Cibles multiples et actions coordonnées
Les manifestants étaient accusés de dégradations multiples : radars routiers détruits, cargaisons de légumes espagnols déversées, entraves à la circulation ferroviaire, dégradations d’infrastructures publiques ou d’entreprises privées. Des bâtiments de l’État, des collectivités, des sociétés autoroutières et des enseignes de grande distribution avaient également été visés. La Coordination rurale 47, poursuivie en tant que personne morale dans dix dossiers, a été relaxée, tout comme sa représentante Karine Duc, actuelle candidate à la présidence de la chambre d’agriculture locale.

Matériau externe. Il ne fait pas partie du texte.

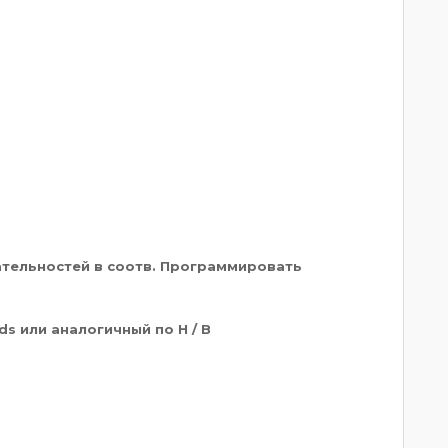
ательностей в соотв. Программировать
ids или аналогичный по H / B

L’avocat du syndicat, Me Christophe Dejean, a salué cette décision en affirmant que « l’essentiel était de sauver la Coordination rurale ».

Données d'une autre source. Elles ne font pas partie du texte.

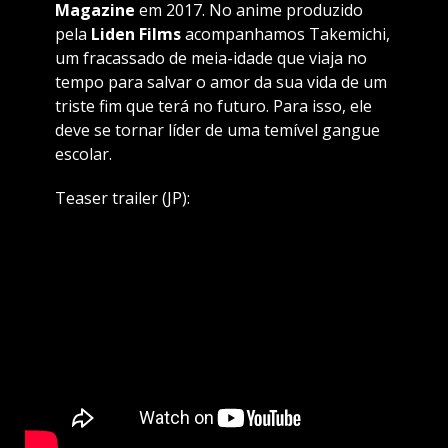
Magazine
em 2017. No anime produzido
pela
Liden Films
acompanhamos Takemichi,
um fracassado de meia-idade que viaja no
tempo para salvar o amor da sua vida de um
triste fim que terá no futuro. Para isso, ele
deve se tornar líder de uma temível gangue
escolar.
Teaser trailer (JP):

Condamnations financières et détermination intacte
Outre les peines de prison avec sursis, plusieurs militants ont été condamnés à des amendes comprises entre 800 et 2 000 euros, certaines assorties de sursis. Certains devront également indemniser les victimes des dégradations. Le gérant d’un supermarché Leclerc, dont le toit s’était effondré, a obtenu plus de 65 000 euros. SNCF Réseau et SNCF Voyageurs percevront plus de 44 000 euros au titre des préjudices matériels. Malgré sa condamnation, José Perez s’est dit prêt à poursuivre son combat en faveur des agriculteurs. Son avocat a estimé que la peine reflétait « son engagement de première ligne » dans un mouvement qu’il incarne depuis des années.